The government reported last week that the economy created 312,000 jobs in December, the most in 10 months. The unemployment rate rose two-tenths of a percentage point to 3.9 percent as some unemployed Americans piled into the labor market, confident of their job prospects.
Labor market strength has helped to calm fears that the economy was slowing sharply following steep declines in consumer confidence and manufacturing activity in December, which rattled financial markets. Tighter financial market conditions and slowing global growth, however, could make the Federal Reserve cautious about raising interest rates this year.
Minutes of the U.S. central bank's Dec. 18-19 policy meeting published on Wednesday showed "many" officials were of the view that the Fed "could afford to be patient about further policy firming."

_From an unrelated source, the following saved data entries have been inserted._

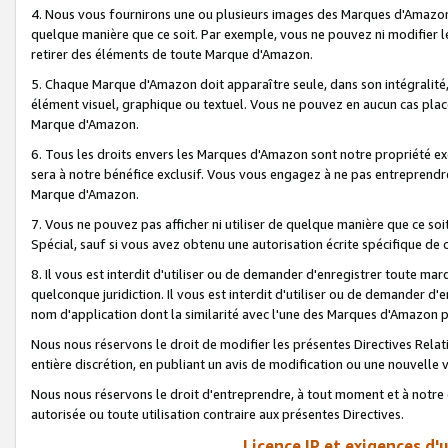
4. Nous vous fournirons une ou plusieurs images des Marques d'Amazon p
quelque manière que ce soit. Par exemple, vous ne pouvez ni modifier l
retirer des éléments de toute Marque d'Amazon.
5. Chaque Marque d'Amazon doit apparaître seule, dans son intégralité
élément visuel, graphique ou textuel. Vous ne pouvez en aucun cas place
Marque d'Amazon.
6. Tous les droits envers les Marques d'Amazon sont notre propriété ex
sera à notre bénéfice exclusif. Vous vous engagez à ne pas entreprendr
Marque d'Amazon.
7. Vous ne pouvez pas afficher ni utiliser de quelque manière que ce soi
Spécial, sauf si vous avez obtenu une autorisation écrite spécifique de 
8. Il vous est interdit d'utiliser ou de demander d'enregistrer toute m
quelconque juridiction. Il vous est interdit d'utiliser ou de demander 
nom d'application dont la similarité avec l'une des Marques d'Amazon p
Nous nous réservons le droit de modifier les présentes Directives Rel
entière discrétion, en publiant un avis de modification ou une nouvelle 
Nous nous réservons le droit d'entreprendre, à tout moment et à notre e
autorisée ou toute utilisation contraire aux présentes Directives.
Licence IP et exigences d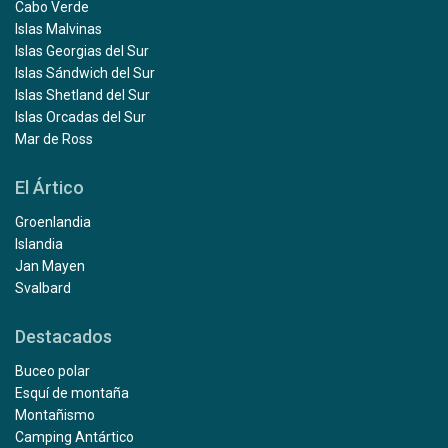
Cabo Verde
Islas Malvinas
Islas Georgias del Sur
Islas Sándwich del Sur
Islas Shetland del Sur
Islas Orcadas del Sur
Mar de Ross
El Ártico
Groenlandia
Islandia
Jan Mayen
Svalbard
Destacados
Buceo polar
Esquí de montaña
Montañismo
Camping Antártico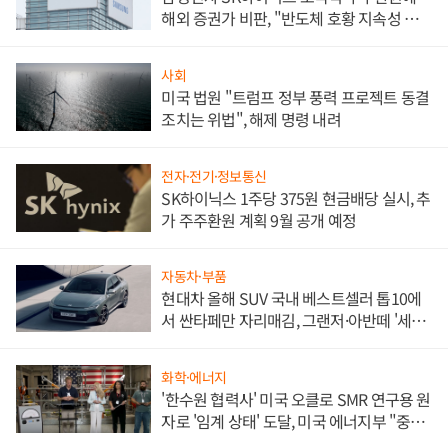
해외 증권가 비판, "반도체 호황 지속성 의
문"
사회
미국 법원 "트럼프 정부 풍력 프로젝트 동결
조치는 위법", 해제 명령 내려
전자·전기·정보통신
SK하이닉스 1주당 375원 현금배당 실시, 추
가 주주환원 계획 9월 공개 예정
자동차·부품
현대차 올해 SUV 국내 베스트셀러 톱10에
서 싼타페만 자리매김, 그랜저·아반떼 '세단
쌍끌이'로 내수 방어
화학·에너지
'한수원 협력사' 미국 오클로 SMR 연구용 원
자로 '임계 상태' 도달, 미국 에너지부 "중요
한 이정표"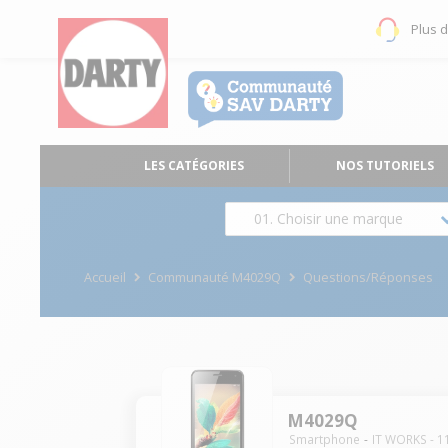
Plus 
LES CATÉGORIES
NOS TUTORIELS
01. Choisir une marque
Accueil
Communauté M4029Q
Questions/Réponses
M4029Q
Smartphone
IT WORKS
-
1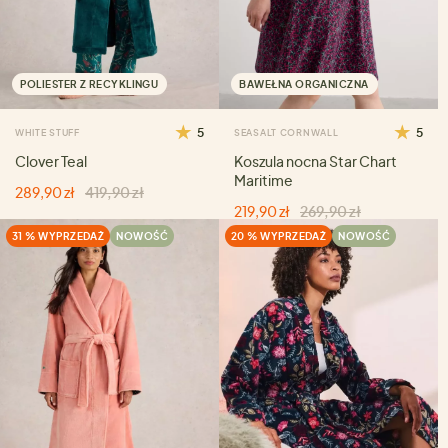
POLIESTER Z RECYKLINGU
BAWEŁNA ORGANICZNA
5
5
WHITE STUFF
SEASALT CORNWALL
Clover Teal
Koszula nocna Star Chart
Maritime
289,90 zł
419,90 zł
219,90 zł
269,90 zł
31 % WYPRZEDAŻ
NOWOŚĆ
20 % WYPRZEDAŻ
NOWOŚĆ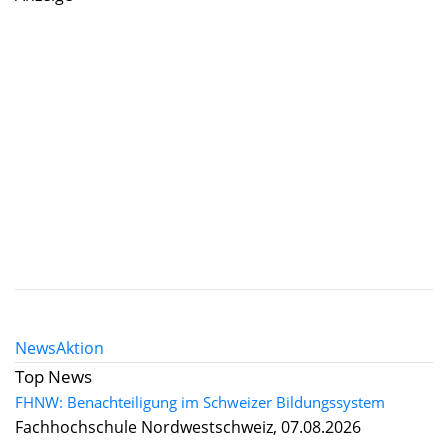
News
Aktion
Top News
FHNW: Benachteiligung im Schweizer Bildungssystem
Fachhochschule Nordwestschweiz, 07.08.2026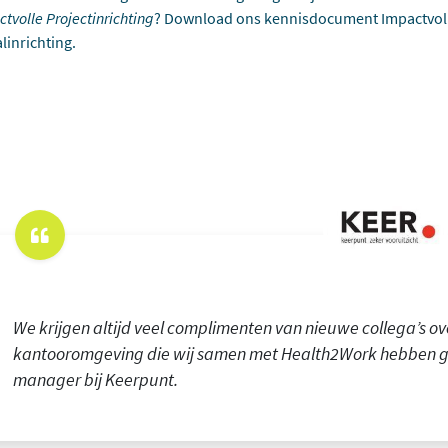
tvolle Projectinrichting
?
Download ons kennisdocument Impactvol
linrichting
.
We krijgen altijd veel complimenten van nieuwe collega’s 
kantooromgeving die wij samen met Health2Work hebben gere
manager bij Keerpunt.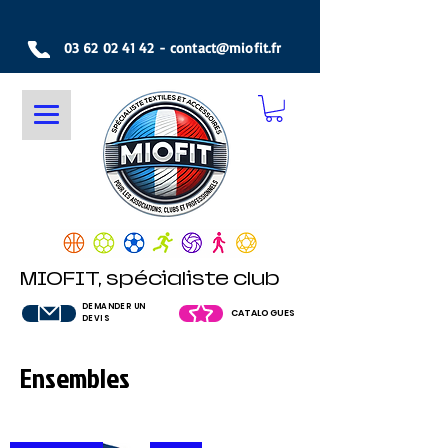
03 62 02 41 42
-
contact@miofit.fr
MIOFIT, spécialiste club
DEMANDER UN
CATALOGUES
DEVIS
Ensembles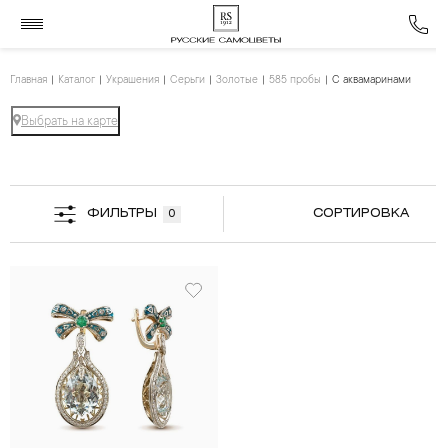
Главная
Каталог
Украшения
Серьги
Золотые
585 пробы
С аквамаринами
Выбрать на карте
ФИЛЬТРЫ
СОРТИРОВКА
0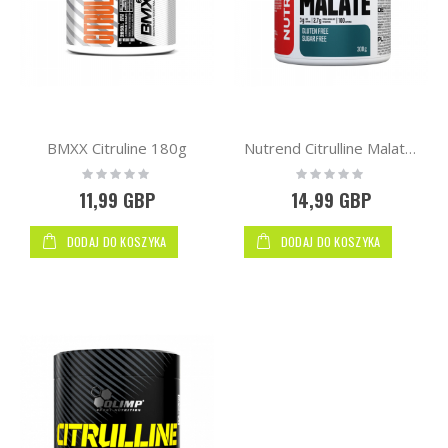
BMXX Citruline 180g
Nutrend Citrulline Malate 300g
Rating:
Rating:
0%
0%
11,99 GBP
14,99 GBP
DODAJ DO KOSZYKA
DODAJ DO KOSZYKA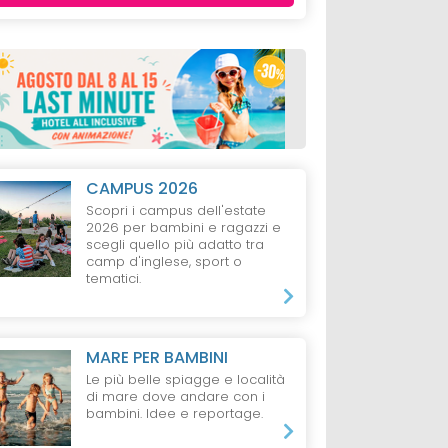
CAMPUS 2026
Scopri i campus dell'estate
2026 per bambini e ragazzi e
scegli quello più adatto tra
camp d'inglese, sport o
tematici.
MARE PER BAMBINI
Le più belle spiagge e località
di mare dove andare con i
bambini. Idee e reportage.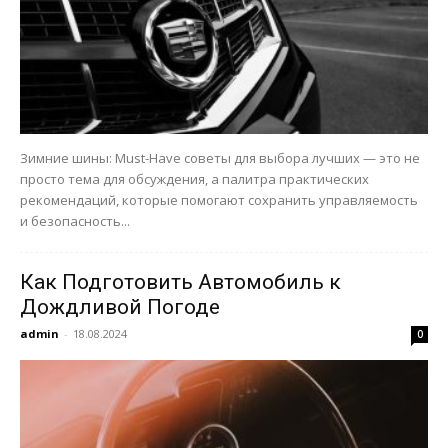
Зимние шины: Must-Have советы для выбора лучших — это не
просто тема для обсуждения, а палитра практических
рекомендаций, которые помогают сохранить управляемость
и безопасность...
Как Подготовить Автомобиль к
Дождливой Погоде
admin
-
18.08.2024
0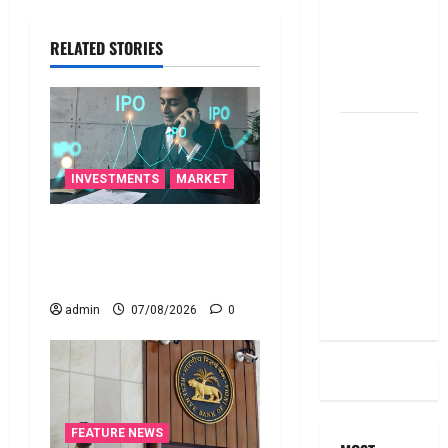
RBI Rate
Cut, Is Your
RELATED STORIES
EMI Still
the Same
దీపావళి
2025: టాప్
15 స్టాక్
INVESTMENTS
MARKET
ఐడియాస్ ..
టెక్నోక్రాఫ్ట్ వెంచర్స్ ఐపీఓ: షార్ట్
Diwali
టర్మ్ ఇన్‌వెస్టర్లు అప్లై
2025: Top
చేయవచ్చా?
15 Stock
Ideas
admin
07/08/2026
0
FEATURE NEWS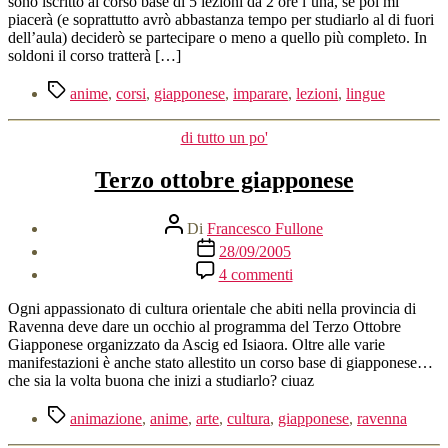
sono iscritto al corso base di 5 lezioni da 2 ore l’una, se poi mi
piacerà (e soprattutto avrò abbastanza tempo per studiarlo al di fuori
dell’aula) deciderò se partecipare o meno a quello più completo. In
soldoni il corso tratterà […]
Tag
anime
,
corsi
,
giapponese
,
imparare
,
lezioni
,
lingue
Categorie
di tutto un po'
Terzo ottobre giapponese
Autore
Di
Francesco Fullone
articolo
Data
28/09/2005
dell'articolo
su
4 commenti
Terzo
ottobre
Ogni appassionato di cultura orientale che abiti nella provincia di
giapponese
Ravenna deve dare un occhio al programma del Terzo Ottobre
Giapponese organizzato da Ascig ed Isiaora. Oltre alle varie
manifestazioni è anche stato allestito un corso base di giapponese…
che sia la volta buona che inizi a studiarlo? ciuaz
Tag
animazione
,
anime
,
arte
,
cultura
,
giapponese
,
ravenna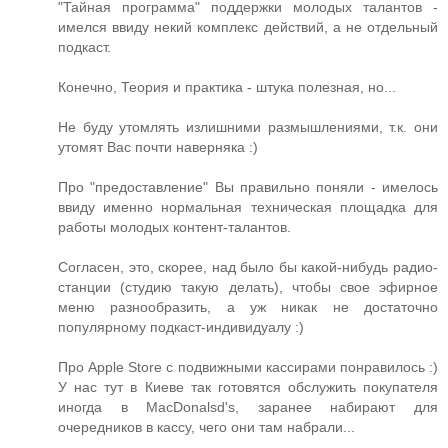
"Тайная программа" поддержки молодых талантов -
имелся ввиду некий комплекс действий, а не отдельный
подкаст.
Конечно, Теория и практика - штука полезная, но...
Не буду утомлять излишними размышлениями, т.к. они
утомят Вас почти наверняка :)
Про "предоставление" Вы правильно поняли - имелось
ввиду именно нормальная техническая площадка для
работы молодых контент-талантов.
Согласен, это, скорее, над было бы какой-нибудь радио-
станции (студию такую делать), чтобы свое эфирное
меню разнообразить, а уж никак не достаточно
популярному подкаст-индивидуалу :)
Про Apple Store с подвижными кассирами понравилось :)
У нас тут в Киеве так готовятся обслужить покупателя
иногда в MacDonalsd's, заранее набирают для
очередников в кассу, чего они там набрали...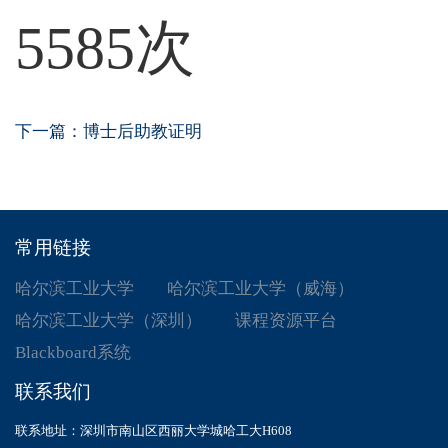
5585
次
下一篇：
博士后助教证明
常用链接
哈尔滨工业大学
哈尔滨工业大学（威海）
哈尔滨工业大学（深圳）
课程资源平台
Blackboard系统
联系我们
联系地址：深圳市南山区西丽大学城哈工大H608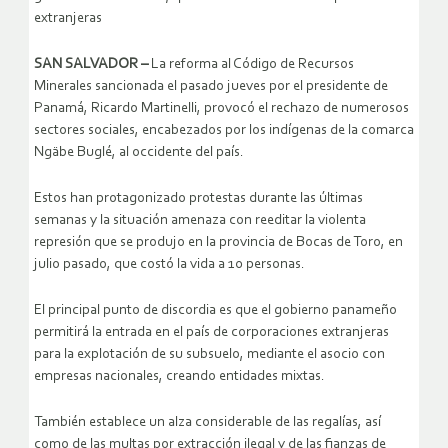
extranjeras
SAN SALVADOR –
La reforma al Código de Recursos
Minerales sancionada el pasado jueves por el presidente de
Panamá, Ricardo Martinelli, provocó el rechazo de numerosos
sectores sociales, encabezados por los indígenas de la comarca
Ngäbe Buglé, al occidente del país.
Estos han protagonizado protestas durante las últimas
semanas y la situación amenaza con reeditar la violenta
represión que se produjo en la provincia de Bocas de Toro, en
julio pasado, que costó la vida a 10 personas.
El principal punto de discordia es que el gobierno panameño
permitirá la entrada en el país de corporaciones extranjeras
para la explotación de su subsuelo, mediante el asocio con
empresas nacionales, creando entidades mixtas.
También establece un alza considerable de las regalías, así
como de las multas por extracción ilegal y de las fianzas de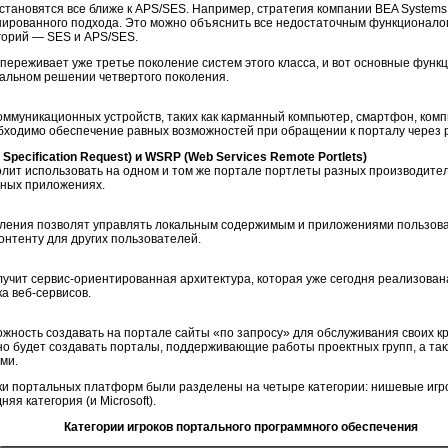
становятся все ближе к APS/SES. Например, стратегия компании BEA System
нированного подхода. Это можно объяснить все недостаточным функционалом
егорий — SES и APS/SES.
переживает уже третье поколение систем этого класса, и вот основные фун
тальном решении четвертого поколения.
ммуникационных устройств, таких как карманный компьютер, смартфон, комп
бходимо обеспечение равных возможностей при обращении к порталу через 
pecification Request) и WSRP (Web Services Remote Portlets)
олит использовать на одном и том же портале портлеты разных производител
ьных приложениях.
ления позволят управлять локальным содержимым и приложениями пользоват
контенту для других пользователей.
учит сервис-ориентированная архитектура, которая уже сегодня реализова
а веб-сервисов.
ожность создавать на портале сайты «по запросу» для обслуживания своих 
но будет создавать порталы, поддерживающие работы проектных групп, а т
ми.
ки портальных платформ были разделены на четыре категории: нишевые игр
яя категория (и Microsoft).
Категории игроков портального программного обеспечения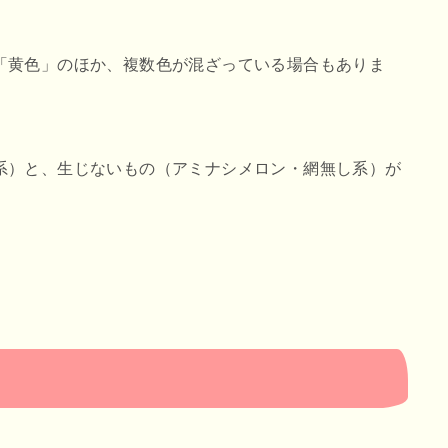
「黄色」のほか、複数色が混ざっている場合もありま
系）と、生じないもの（アミナシメロン・網無し系）が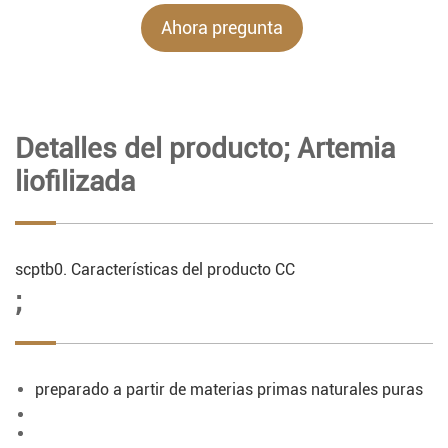
Ahora pregunta
Detalles del producto; Artemia
liofilizada
scptb0. Características del producto CC
;
preparado a partir de materias primas naturales puras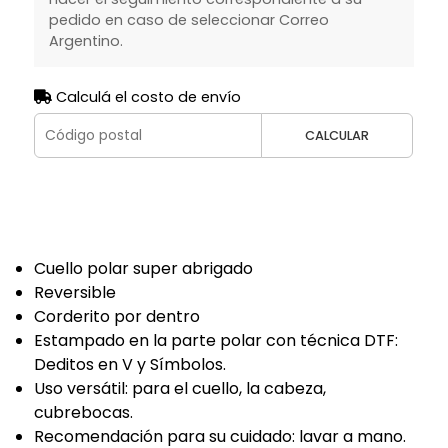
pedido en caso de seleccionar Correo
Argentino.
Calculá el costo de envío
CALCULAR
Cuello polar super abrigado
Reversible
Corderito por dentro
Estampado en la parte polar con técnica DTF:
Deditos en V y Símbolos.
Uso versátil: para el cuello, la cabeza,
cubrebocas.
Recomendación para su cuidado: lavar a mano.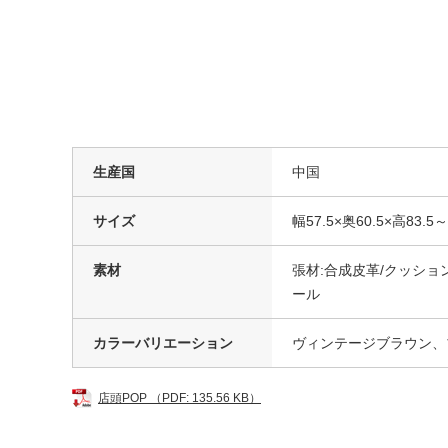
生産国
中国
サイズ
幅57.5×奥60.5×高83.5～
素材
張材:合成皮革/クッショ
ール
カラーバリエーション
ヴィンテージブラウン、
店頭POP （PDF: 135.56 KB）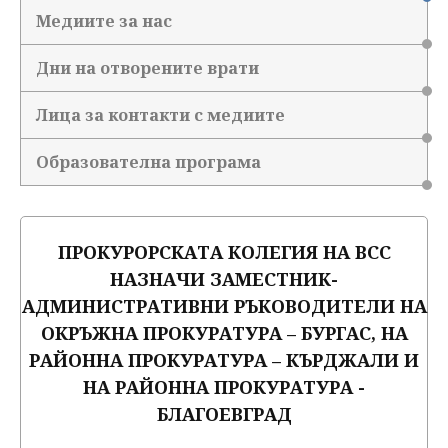
Медиите за нас
Дни на отворените врати
Лица за контакти с медиите
Образователна програма
ПРОКУРОРСКАТА КОЛЕГИЯ НА ВСС
НАЗНАЧИ ЗАМЕСТНИК-
АДМИНИСТРАТИВНИ РЪКОВОДИТЕЛИ НА
ОКРЪЖНА ПРОКУРАТУРА – БУРГАС, НА
РАЙОННА ПРОКУРАТУРА – КЪРДЖАЛИ И
НА РАЙОННА ПРОКУРАТУРА -
БЛАГОЕВГРАД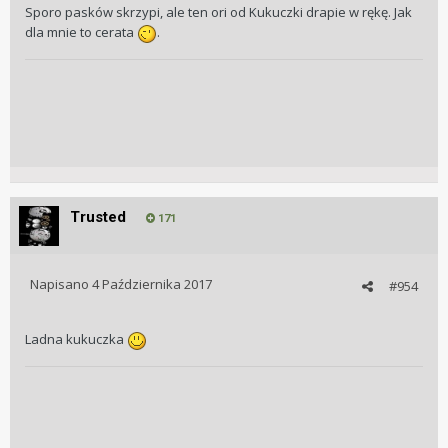
Sporo pasków skrzypi, ale ten ori od Kukuczki drapie w rękę. Jak
dla mnie to cerata
.
Trusted
171
Napisano
4 Października 2017
#954
Ladna kukuczka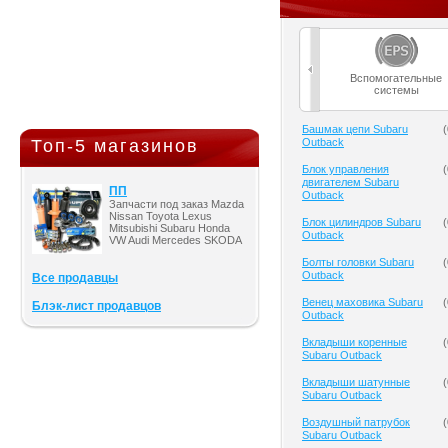
Вспомогательные
системы
Башмак цепи Subaru
(
Топ-5 магазинов
Outback
Блок управления
(
двигателем Subaru
ПП
Outback
Запчасти под заказ Mazda
Nissan Toyota Lexus
Блок цилиндров Subaru
(
Mitsubishi Subaru Honda
Outback
VW Audi Mercedes SKODA
Болты головки Subaru
(
Outback
Все продавцы
Венец маховика Subaru
(
Блэк-лист продавцов
Outback
Вкладыши коренные
(
Subaru Outback
Вкладыши шатунные
(
Subaru Outback
Воздушный патрубок
(
Subaru Outback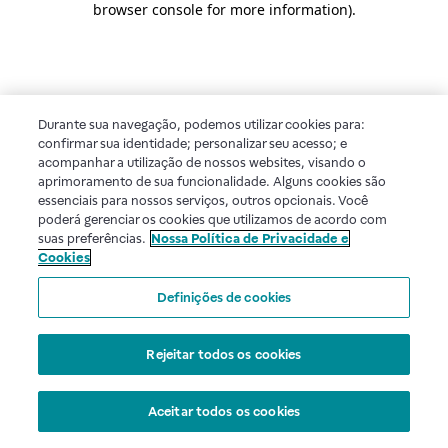
browser console for more information)
.
Durante sua navegação, podemos utilizar cookies para:
confirmar sua identidade; personalizar seu acesso; e
acompanhar a utilização de nossos websites, visando o
aprimoramento de sua funcionalidade. Alguns cookies são
essenciais para nossos serviços, outros opcionais. Você
poderá gerenciar os cookies que utilizamos de acordo com
suas preferências.
Nossa Política de Privacidade e
Cookies
Definições de cookies
Rejeitar todos os cookies
Aceitar todos os cookies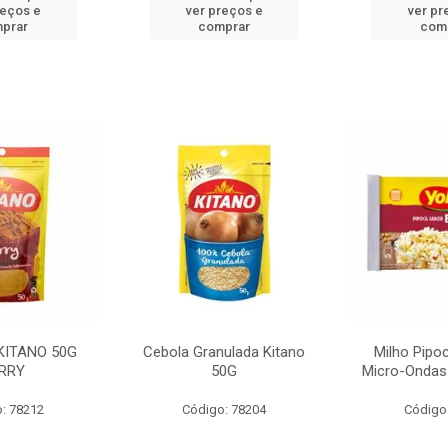
reços e
ver preços e
ver pr
prar
comprar
com
KITANO 50G
Cebola Granulada Kitano
Milho Pipo
RRY
50G
Micro-Ondas
: 78212
Código: 78204
Código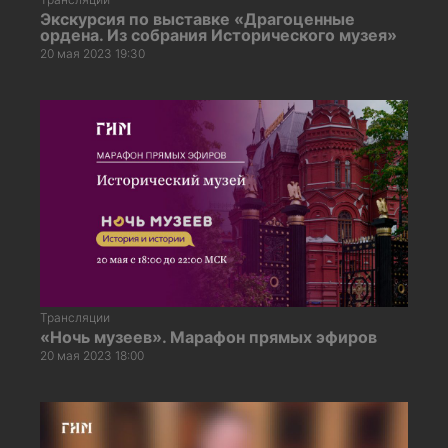
Экскурсия по выставке «Драгоценные
ордена. Из собрания Исторического музея»
20 мая 2023 19:30
Трансляции
«Ночь музеев». Марафон прямых эфиров
20 мая 2023 18:00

The Fed has forecast two rate hikes this year. Fed Chairman Jerome Powell and several policymakers have said they would be patient and flexible in policy decisions this year.
Thursday's claims report also showed the number of people receiving benefits after an initial week of aid fell 28,000 to 1.72 million for the week ended Dec. 29. The four-week moving average of the so-called continuing claims increased 15,250 to 1.72 million.
November's wholesale inventories report from the Commerce Department's Census Bureau, which was scheduled for release on Thursday, will not be published because of the government shutdown.